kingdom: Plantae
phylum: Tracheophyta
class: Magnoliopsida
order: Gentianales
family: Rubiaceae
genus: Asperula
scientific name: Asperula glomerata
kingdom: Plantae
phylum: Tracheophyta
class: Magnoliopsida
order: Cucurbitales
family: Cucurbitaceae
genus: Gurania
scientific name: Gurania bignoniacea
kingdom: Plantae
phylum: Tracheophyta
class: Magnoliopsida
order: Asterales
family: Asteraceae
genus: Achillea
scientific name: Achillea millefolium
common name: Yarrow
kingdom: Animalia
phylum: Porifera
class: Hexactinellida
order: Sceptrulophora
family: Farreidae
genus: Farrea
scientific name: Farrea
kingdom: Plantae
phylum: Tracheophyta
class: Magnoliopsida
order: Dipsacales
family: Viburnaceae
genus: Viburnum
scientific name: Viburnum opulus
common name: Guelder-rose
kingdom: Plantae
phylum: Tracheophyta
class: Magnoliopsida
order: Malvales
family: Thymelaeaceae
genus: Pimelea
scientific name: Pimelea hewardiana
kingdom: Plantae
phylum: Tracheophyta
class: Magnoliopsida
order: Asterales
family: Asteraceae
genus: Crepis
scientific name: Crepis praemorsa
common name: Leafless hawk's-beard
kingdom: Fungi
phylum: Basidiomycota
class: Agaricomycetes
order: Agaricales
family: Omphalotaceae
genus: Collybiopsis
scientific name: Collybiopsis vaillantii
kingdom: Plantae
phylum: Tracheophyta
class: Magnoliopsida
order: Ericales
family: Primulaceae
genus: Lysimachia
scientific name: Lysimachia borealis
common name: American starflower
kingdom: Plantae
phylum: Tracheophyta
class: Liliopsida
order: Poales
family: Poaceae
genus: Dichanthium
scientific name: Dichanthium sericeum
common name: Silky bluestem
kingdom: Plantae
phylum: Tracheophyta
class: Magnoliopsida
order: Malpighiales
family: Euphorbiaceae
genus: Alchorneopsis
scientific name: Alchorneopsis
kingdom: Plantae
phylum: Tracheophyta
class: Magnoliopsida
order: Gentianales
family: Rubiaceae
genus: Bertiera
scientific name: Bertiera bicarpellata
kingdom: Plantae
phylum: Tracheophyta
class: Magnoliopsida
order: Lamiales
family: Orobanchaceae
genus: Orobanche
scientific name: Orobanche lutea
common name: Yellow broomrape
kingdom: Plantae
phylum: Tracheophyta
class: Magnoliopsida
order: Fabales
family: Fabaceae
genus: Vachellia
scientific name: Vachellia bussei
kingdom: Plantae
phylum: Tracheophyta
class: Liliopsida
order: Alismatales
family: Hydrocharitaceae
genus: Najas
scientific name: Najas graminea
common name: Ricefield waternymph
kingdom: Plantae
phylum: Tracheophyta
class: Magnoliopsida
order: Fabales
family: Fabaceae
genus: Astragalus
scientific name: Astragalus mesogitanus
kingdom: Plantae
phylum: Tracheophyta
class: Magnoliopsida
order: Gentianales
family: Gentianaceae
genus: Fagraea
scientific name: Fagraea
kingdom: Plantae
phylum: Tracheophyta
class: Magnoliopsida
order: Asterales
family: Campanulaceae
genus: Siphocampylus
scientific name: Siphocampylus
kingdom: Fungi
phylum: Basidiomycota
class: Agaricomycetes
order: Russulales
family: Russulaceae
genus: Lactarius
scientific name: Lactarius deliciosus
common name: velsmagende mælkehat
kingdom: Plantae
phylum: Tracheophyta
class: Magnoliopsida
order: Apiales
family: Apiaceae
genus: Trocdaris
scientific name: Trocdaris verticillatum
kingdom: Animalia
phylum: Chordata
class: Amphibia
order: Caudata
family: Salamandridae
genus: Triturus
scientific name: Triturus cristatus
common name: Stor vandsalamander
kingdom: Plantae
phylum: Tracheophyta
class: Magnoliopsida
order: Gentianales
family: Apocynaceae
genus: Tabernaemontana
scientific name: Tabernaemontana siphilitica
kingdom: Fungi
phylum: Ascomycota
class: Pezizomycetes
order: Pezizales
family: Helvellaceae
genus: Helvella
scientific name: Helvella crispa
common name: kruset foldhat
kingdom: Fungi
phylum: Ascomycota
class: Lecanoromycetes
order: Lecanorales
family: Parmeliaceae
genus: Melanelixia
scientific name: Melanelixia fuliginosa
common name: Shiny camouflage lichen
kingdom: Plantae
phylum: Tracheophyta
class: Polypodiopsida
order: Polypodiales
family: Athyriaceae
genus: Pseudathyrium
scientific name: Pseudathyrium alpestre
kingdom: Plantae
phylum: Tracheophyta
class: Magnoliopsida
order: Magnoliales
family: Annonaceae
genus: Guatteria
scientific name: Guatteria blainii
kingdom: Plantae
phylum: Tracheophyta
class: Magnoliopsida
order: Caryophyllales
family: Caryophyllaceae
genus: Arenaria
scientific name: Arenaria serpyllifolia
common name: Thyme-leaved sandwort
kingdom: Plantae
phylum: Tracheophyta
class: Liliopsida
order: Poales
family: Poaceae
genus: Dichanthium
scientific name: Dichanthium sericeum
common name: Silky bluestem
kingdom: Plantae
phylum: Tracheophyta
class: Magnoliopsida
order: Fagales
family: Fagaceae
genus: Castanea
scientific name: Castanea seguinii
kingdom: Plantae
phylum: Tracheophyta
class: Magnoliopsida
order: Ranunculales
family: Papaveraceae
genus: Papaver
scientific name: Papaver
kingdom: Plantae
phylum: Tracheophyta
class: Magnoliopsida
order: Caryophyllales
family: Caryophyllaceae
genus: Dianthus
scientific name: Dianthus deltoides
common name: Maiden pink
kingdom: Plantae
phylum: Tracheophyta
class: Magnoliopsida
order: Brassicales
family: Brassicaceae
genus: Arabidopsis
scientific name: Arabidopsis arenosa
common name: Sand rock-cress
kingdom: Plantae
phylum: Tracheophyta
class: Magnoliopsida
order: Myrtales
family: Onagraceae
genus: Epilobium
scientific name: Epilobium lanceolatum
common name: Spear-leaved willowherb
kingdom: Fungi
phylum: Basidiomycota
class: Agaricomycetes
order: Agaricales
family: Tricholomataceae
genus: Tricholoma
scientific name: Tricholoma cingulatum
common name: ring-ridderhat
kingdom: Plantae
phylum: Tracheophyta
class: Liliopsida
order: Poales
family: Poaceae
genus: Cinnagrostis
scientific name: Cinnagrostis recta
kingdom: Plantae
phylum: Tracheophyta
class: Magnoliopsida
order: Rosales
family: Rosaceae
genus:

__________

Copy the entire listing above line for line, without changing any wording, spelling, or punctuation.

- _OUTPUT BELOW_:
kingdom: Plantae
phylum: Tracheophyta
class: Magnoliopsida
order: Gentianales
family: Rubiaceae
genus: Asperula
scientific name: Asperula glomerata
kingdom: Plantae
phylum: Tracheophyta
class: Magnoliopsida
order: Cucurbitales
family: Cucurbitaceae
genus: Gurania
scientific name: Gurania bignoniacea
kingdom: Plantae
phylum: Tracheophyta
class: Magnoliopsida
order: Asterales
family: Asteraceae
genus: Achillea
scientific name: Achillea millefolium
common name: Yarrow
kingdom: Animalia
phylum: Porifera
class: Hexactinellida
order: Sceptrulophora
family: Farreidae
genus: Farrea
scientific name: Farrea
kingdom: Plantae
phylum: Tracheophyta
class: Magnoliopsida
order: Dipsacales
family: Viburnaceae
genus: Viburnum
scientific name: Viburnum opulus
common name: Guelder-rose
kingdom: Plantae
phylum: Tracheophyta
class: Magnoliopsida
order: Malvales
family: Thymelaeaceae
genus: Pimelea
scientific name: Pimelea hewardiana
kingdom: Plantae
phylum: Tracheophyta
class: Magnoliopsida
order: Asterales
family: Asteraceae
genus: Crepis
scientific name: Crepis praemorsa
common name: Leafless hawk's-beard
kingdom: Fungi
phylum: Basidiomycota
class: Agaricomycetes
order: Agaricales
family: Omphalotaceae
genus: Collybiopsis
scientific name: Collybiopsis vaillantii
kingdom: Plantae
phylum: Tracheophyta
class: Magnoliopsida
order: Ericales
family: Primulaceae
genus: Lysimachia
scientific name: Lysimachia borealis
common name: American starflower
kingdom: Plantae
phylum: Tracheophyta
class: Liliopsida
order: Poales
family: Poaceae
genus: Dichanthium
scientific name: Dichanthium sericeum
common name: Silky bluestem
kingdom: Plantae
phylum: Tracheophyta
class: Magnoliopsida
order: Malpighiales
family: Euphorbiaceae
genus: Alchorneopsis
scientific name: Alchorneopsis
kingdom: Plantae
phylum: Tracheophyta
class: Magnoliopsida
order: Gentianales
family: Rubiaceae
genus: Bertiera
scientific name: Bertiera bicarpellata
kingdom: Plantae
phylum: Tracheophyta
class: Magnoliopsida
order: Lamiales
family: Orobanchaceae
genus: Orobanche
scientific name: Orobanche lutea
common name: Yellow broomrape
kingdom: Plantae
phylum: Tracheophyta
class: Magnoliopsida
order: Fabales
family: Fabaceae
genus: Vachellia
scientific name: Vachellia bussei
kingdom: Plantae
phylum: Tracheophyta
class: Liliopsida
order: Alismatales
family: Hydrocharitaceae
genus: Najas
scientific name: Najas graminea
common name: Ricefield waternymph
kingdom: Plantae
phylum: Tracheophyta
class: Magnoliopsida
order: Fabales
family: Fabaceae
genus: Astragalus
scientific name: Astragalus mesogitanus
kingdom: Plantae
phylum: Tracheophyta
class: Magnoliopsida
order: Gentianales
family: Gentianaceae
genus: Fagraea
scientific name: Fagraea
kingdom: Plantae
phylum: Tracheophyta
class: Magnoliopsida
order: Asterales
family: Campanulaceae
genus: Siphocampylus
scientific name: Siphocampylus
kingdom: Fungi
phylum: Basidiomycota
class: Agaricomycetes
order: Russulales
family: Russulaceae
genus: Lactarius
scientific name: Lactarius deliciosus
common name: velsmagende mælkehat
kingdom: Plantae
phylum: Tracheophyta
class: Magnoliopsida
order: Apiales
family: Apiaceae
genus: Trocdaris
scientific name: Trocdaris verticillatum
kingdom: Animalia
phylum: Chordata
class: Amphibia
order: Caudata
family: Salamandridae
genus: Triturus
scientific name: Triturus cristatus
common name: Stor vandsalamander
kingdom: Plantae
phylum: Tracheophyta
class: Magnoliopsida
order: Gentianales
family: Apocynaceae
genus: Tabernaemontana
scientific name: Tabernaemontana siphilitica
kingdom: Fungi
phylum: Ascomycota
class: Pezizomycetes
order: Pezizales
family: Helvellaceae
genus: Helvella
scientific name: Helvella crispa
common name: kruset foldhat
kingdom: Fungi
phylum: Ascomycota
class: Lecanoromycetes
order: Lecanorales
family: Parmeliaceae
genus: Melanelixia
scientific name: Melanelixia fuliginosa
common name: Shiny camouflage lichen
kingdom: Plantae
phylum: Tracheophyta
class: Polypodiopsida
order: Polypodiales
family: Athyriaceae
genus: Pseudathyrium
scientific name: Pseudathyrium alpestre
kingdom: Plantae
phylum: Tracheophyta
class: Magnoliopsida
order: Magnoliales
family: Annonaceae
genus: Guatteria
scientific name: Guatteria blainii
kingdom: Plantae
phylum: Tracheophyta
class: Magnoliopsida
order: Caryophyllales
family: Caryophyllaceae
genus: Arenaria
scientific name: Arenaria serpyllifolia
common name: Thyme-leaved sandwort
kingdom: Plantae
phylum: Tracheophyta
class: Liliopsida
order: Poales
family: Poaceae
genus: Dichanthium
scientific name: Dichanthium sericeum
common name: Silky bluestem
kingdom: Plantae
phylum: Tracheophyta
class: Magnoliopsida
order: Fagales
family: Fagaceae
genus: Castanea
scientific name: Castanea seguinii
kingdom: Plantae
phylum: Tracheophyta
class: Magnoliopsida
order: Ranunculales
family: Papaveraceae
genus: Papaver
scientific name: Papaver
kingdom: Plantae
phylum: Tracheophyta
class: Magnoliopsida
order: Caryophyllales
family: Caryophyllaceae
genus: Dianthus
scientific name: Dianthus deltoides
common name: Maiden pink
kingdom: Plantae
phylum: Tracheophyta
class: Magnoliopsida
order: Brassicales
family: Brassicaceae
genus: Arabidopsis
scientific name: Arabidopsis arenosa
common name: Sand rock-cress
kingdom: Plantae
phylum: Tracheophyta
class: Magnoliopsida
order: Myrtales
family: Onagraceae
genus: Epilobium
scientific name: Epilobium lanceolatum
common name: Spear-leaved willowherb
kingdom: Fungi
phylum: Basidiomycota
class: Agaricomycetes
order: Agaricales
family: Tricholomataceae
genus: Tricholoma
scientific name: Tricholoma cingulatum
common name: ring-ridderhat
kingdom: Plantae
phylum: Tracheophyta
class: Liliopsida
order: Poales
family: Poaceae
genus: Cinnagrostis
scientific name: Cinnagrostis recta
kingdom: Plantae
phylum: Tracheophyta
class: Magnoliopsida
order: Rosales
family: Rosaceae
genus:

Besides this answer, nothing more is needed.